Commenting on this, Michael Cahill, forex analyst at Goldman Sachs, said, “While it is true that inflation has slowed from an uncomfortable high pace, inflation for basic services remains well above target, even on a sequential basis. So we think the UK is still in a different place than its peers.”
Resilience on the household side of the economy has been demonstrated in recent months by continued real growth or inflation-adjusted growth in the official measure of retail sales, of which the next version will be released on Friday, although this is just the domestic side of the pound-dollar rally.
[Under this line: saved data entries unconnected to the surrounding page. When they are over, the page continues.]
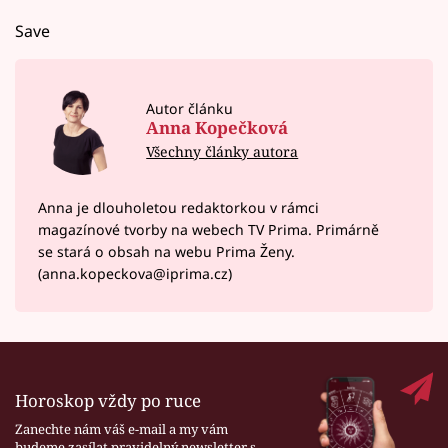
Save
Autor článku
Anna Kopečková
Všechny články autora
Anna je dlouholetou redaktorkou v rámci
magazínové tvorby na webech TV Prima. Primárně
se stará o obsah na webu Prima Ženy.
(anna.kopeckova@iprima.cz)
Horoskop vždy po ruce
Zanechte nám váš e-mail a my vám
budeme zasílat pravidelný newsletter s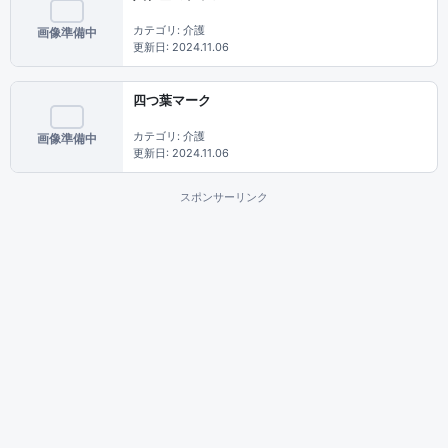
カテゴリ: 介護
画像準備中
更新日: 2024.11.06
四つ葉マーク
カテゴリ: 介護
画像準備中
更新日: 2024.11.06
スポンサーリンク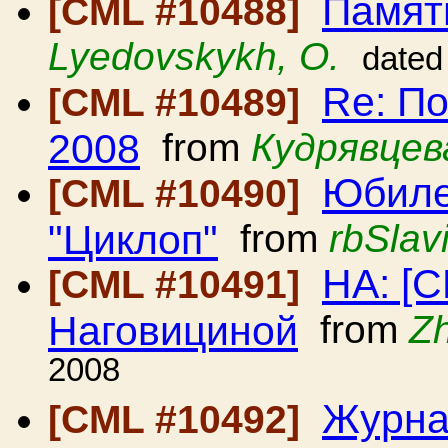
Памят
[CML #10488]
Lyedovskykh, O.
dated
Re: П
[CML #10489]
2008
from
Кудрявцев
Юбиле
[CML #10490]
"Циклоп"
from
rbSlav
HA: [
[CML #10491]
Наговициной
from
Zh
2008
Журна
[CML #10492]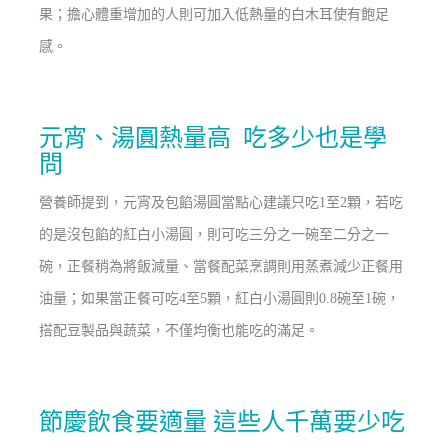
果；擔心體重增加的人則可加入低熱量的白木耳使有飽足
感。
元宵、湯圓熱量高 吃多少也是學
問
營養師提到，元宵及包餡湯圓當點心建議只吃1至2顆，若吃
的是沒包餡的紅白小湯圓，則可吃三分之一碗至二分之一
碗，正餐稍為將飯減量、當餐配菜烹調則用蒸煮減少正餐用
油量；如果當正餐可吃4至5顆，紅白小湯圓則0.8碗至1碗，
搭配豆製品與蔬菜，不僅均衡也能吃的滿足。
節慶飲食要適量 這些人千萬要少吃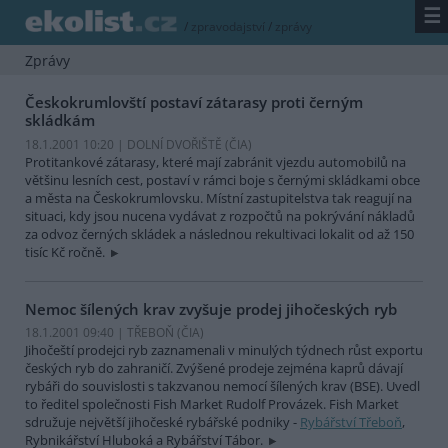
☰
/
zpravodajství
/
zprávy
Zprávy
Českokrumlovští postaví zátarasy proti černým
skládkám
18.1.2001 10:20 | DOLNÍ DVOŘIŠTĚ (
ČIA
)
Protitankové zátarasy, které mají zabránit vjezdu automobilů na
většinu lesních cest, postaví v rámci boje s černými skládkami obce
a města na Českokrumlovsku. Místní zastupitelstva tak reagují na
situaci, kdy jsou nucena vydávat z rozpočtů na pokrývání nákladů
za odvoz černých skládek a následnou rekultivaci lokalit od až 150
tisíc Kč ročně.
Nemoc šílených krav zvyšuje prodej jihočeských ryb
18.1.2001 09:40 | TŘEBOŇ (
ČIA
)
Jihočeští prodejci ryb zaznamenali v minulých týdnech růst exportu
českých ryb do zahraničí. Zvýšené prodeje zejména kaprů dávají
rybáři do souvislosti s takzvanou nemocí šílených krav (BSE). Uvedl
to ředitel společnosti Fish Market Rudolf Provázek. Fish Market
sdružuje největší jihočeské rybářské podniky -
Rybářství Třeboň
,
Rybnikářství Hluboká a Rybářství Tábor.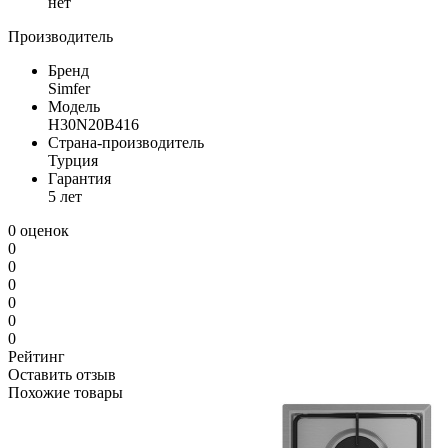
нет
Производитель
Бренд
Simfer
Модель
H30N20B416
Страна-производитель
Турция
Гарантия
5 лет
0 оценок
0
0
0
0
0
0
Рейтинг
Оставить отзыв
Похожие товары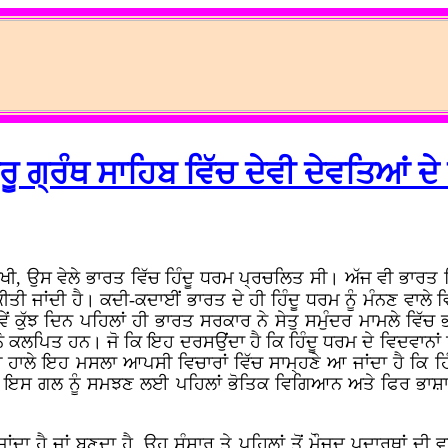
ੁਰੂ ਗ੍ਰੰਥ ਸਾਹਿਬ ਵਿੱਚ ਦੇਵੀ ਦੇਵਤਿਆਂ ਦੇ
ੱਖੀ, ਉਸ ਵੇਲੇ ਭਾਰਤ ਵਿੱਚ ਹਿੰਦੂ ਧਰਮ ਪ੍ਰਚਲਿਤ ਸੀ। ਅੱਜ ਵੀ ਭਾਰਤ ਵ
ੀਤੀ ਜਾਂਦੀ ਹੈ। ਕਦੀ-ਕਦਾਈਂ ਭਾਰਤ ਦੇ ਹੀ ਹਿੰਦੂ ਧਰਮ ਨੂੰ ਮੰਨਣ ਵਾਲੇ 
ੇਂ ਕੁੱਝ ਦਿਨ ਪਹਿਲਾਂ ਹੀ ਭਾਰਤ ਸਰਕਾਰ ਨੇ ਸੇਤੁ ਸਮੁੰਦਰ ਮਾਮਲੇ ਵ
ੋ ਕਲਪਿਤ ਹਨ। ਜੋ ਕਿ ਇਹ ਦਰਸਉਂਦਾ ਹੈ ਕਿ ਹਿੰਦੂ ਧਰਮ ਦੇ ਵਿਦਵਾਨਾਂ ਵਿ
ਵੀ ਹਾਲੇ ਇਹ ਮਸਲਾ ਆਪਸੀ ਵਿਚਾਰਾਂ ਵਿੱਚ ਸਾਮ੍ਹਣੇ ਆ ਜਾਂਦਾ ਹੈ ਕਿ ਹਿੰਦੂ 
ੈ? ਇਸ ਗਲ ਨੂੰ ਸਮਝਣ ਲਈ ਪਹਿਲਾਂ ਭੋਤਿਕ ਵਿਗਿਆਨ ਅਤੇ ਫਿਰ ਭਾਸ਼ਾ
ਾ ਹੈ ਜਾਂ ਬਣਦਾ ਹੈ, ਉਹ ਸੰਸਾਰ ਤੇ ਪਹਿਲਾਂ ਤੋਂ ਮੌਜੂਦ ਪਦਾਰਥਾਂ ਦੀ 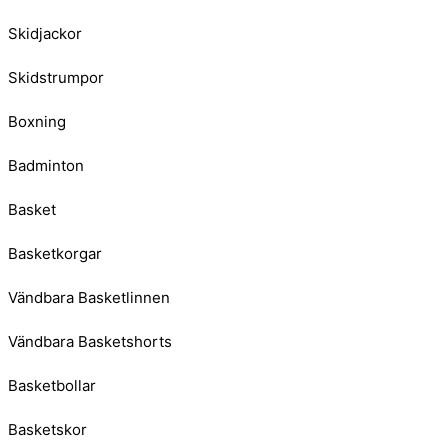
Skidjackor
Skidstrumpor
Boxning
Badminton
Basket
Basketkorgar
Vändbara Basketlinnen
Vändbara Basketshorts
Basketbollar
Basketskor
The pound’s rally was fueled by the US dollar’s collapse, which has fallen significantly recently, as many analysts pointed to growing optimism about the outlook for the US and global economies, especially after US inflation was reported to have eased to 3% for the month. According to analysts, June data puts inflation close to the average target of 2% for the Federal Reserve and may mean the approaching end of the interest rate cycle, which is important for the global economy, especially “emerging markets.”
Some of these have experienced financial instability and other forms of hardship as the dollar soared along with interest rate hikes in the aftermath of last year’s invasion of Ukraine. But economic factors are not necessarily the only driver of the GBP/USD rally, which has built significant momentum in the second quarter, especially since July 06 when US Treasury Secretary Janet Yellen declared from Beijing that “the world is big enough. For the prosperity of our two countries.”
“I think a wide swath of our economies can interact in ways that are unquestionable to both governments. The fact that despite recent tensions, we set a record for bilateral trade in 2022, indicates that there is ample scope for our companies to engage in trade and investment,” she added.
The data has been widely described as an attempt to bridge the geopolitical gap between the world’s two largest economies, but some also seem to have viewed it as something more, perhaps negative for the US dollar.
- According to the performance on the daily chart, the price of the GBP/USD currency pair has stabilized below the 1.3000 level, threatening the bullish outlook.
- The bears’ control over the trend may increase if the recent selling operations increase and move toward the support levels of 1.2855 and 1.2770, respectively.
From the last level, technical indicators will start giving oversold signals. On the other hand, and for the same time period, the resistance level at 1.3120 will be important to confirm the bulls’ control over the trend and prepare for stronger bullish levels. Today, the currency pair will interact with the announcement of the number of US weekly jobless claims, the reading of the Philadelphia Industrial Index, and the US Existing Home Sales.